**WRITTEN TASK**.
Repeat all of the records word for word, but skip any picture.

**DATA FOR ANALYSIS**.
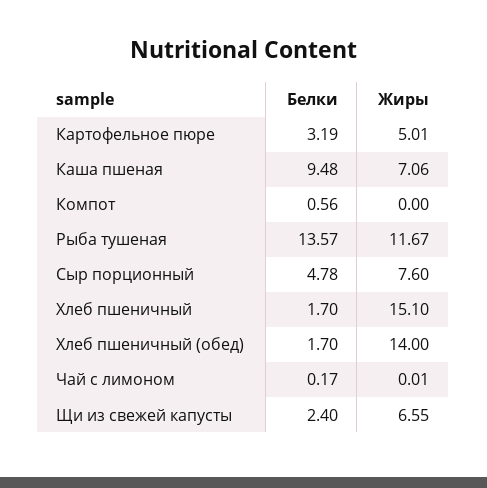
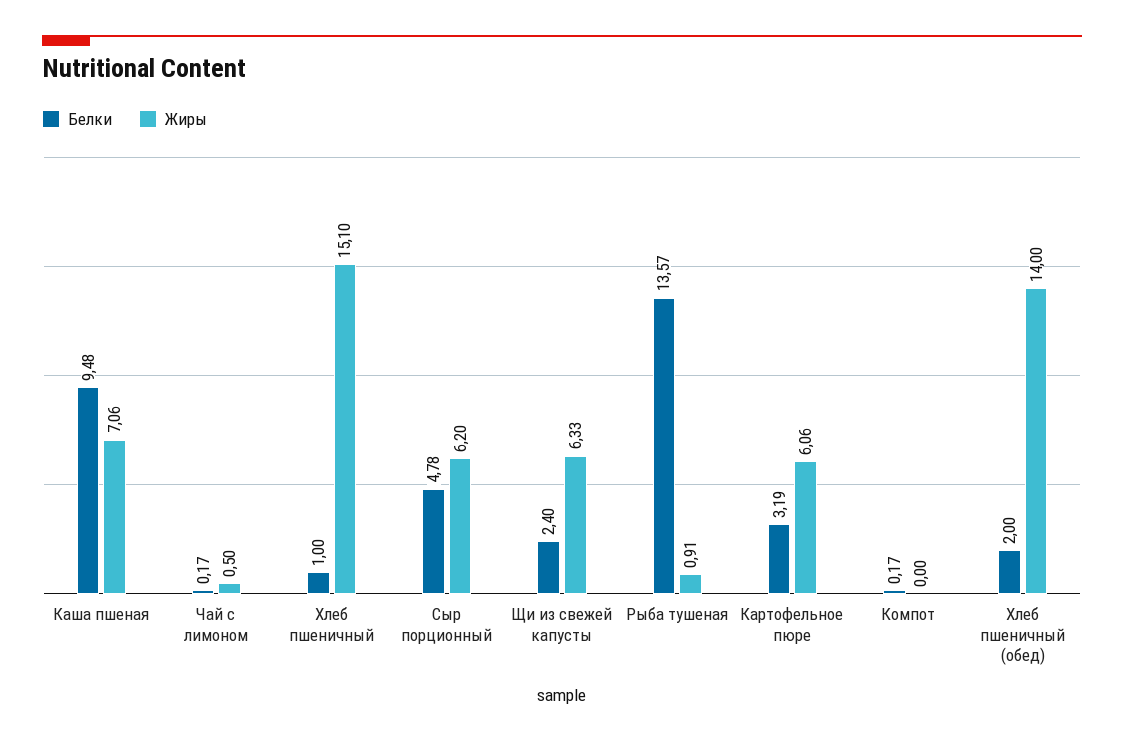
Жиры, Картофельное пюре: 5.01 -> 6.06
Белки, Компот: 0.56 -> 0.17
Жиры, Рыба тушеная: 11.67 -> 0.91
Жиры, Сыр порционный: 7.6 -> 6.2
Белки, Хлеб пшеничный: 1.7 -> 1
Белки, Хлеб пшеничный (обед): 1.7 -> 2
Жиры, Чай с лимоном: 0.01 -> 0.5
Жиры, Щи из свежей капусты: 6.55 -> 6.33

**RESULT FOR THIS TASK**.
Жиры, Картофельное пюре: 5.01 -> 6.06
Белки, Компот: 0.56 -> 0.17
Жиры, Рыба тушеная: 11.67 -> 0.91
Жиры, Сыр порционный: 7.6 -> 6.2
Белки, Хлеб пшеничный: 1.7 -> 1
Белки, Хлеб пшеничный (обед): 1.7 -> 2
Жиры, Чай с лимоном: 0.01 -> 0.5
Жиры, Щи из свежей капусты: 6.55 -> 6.33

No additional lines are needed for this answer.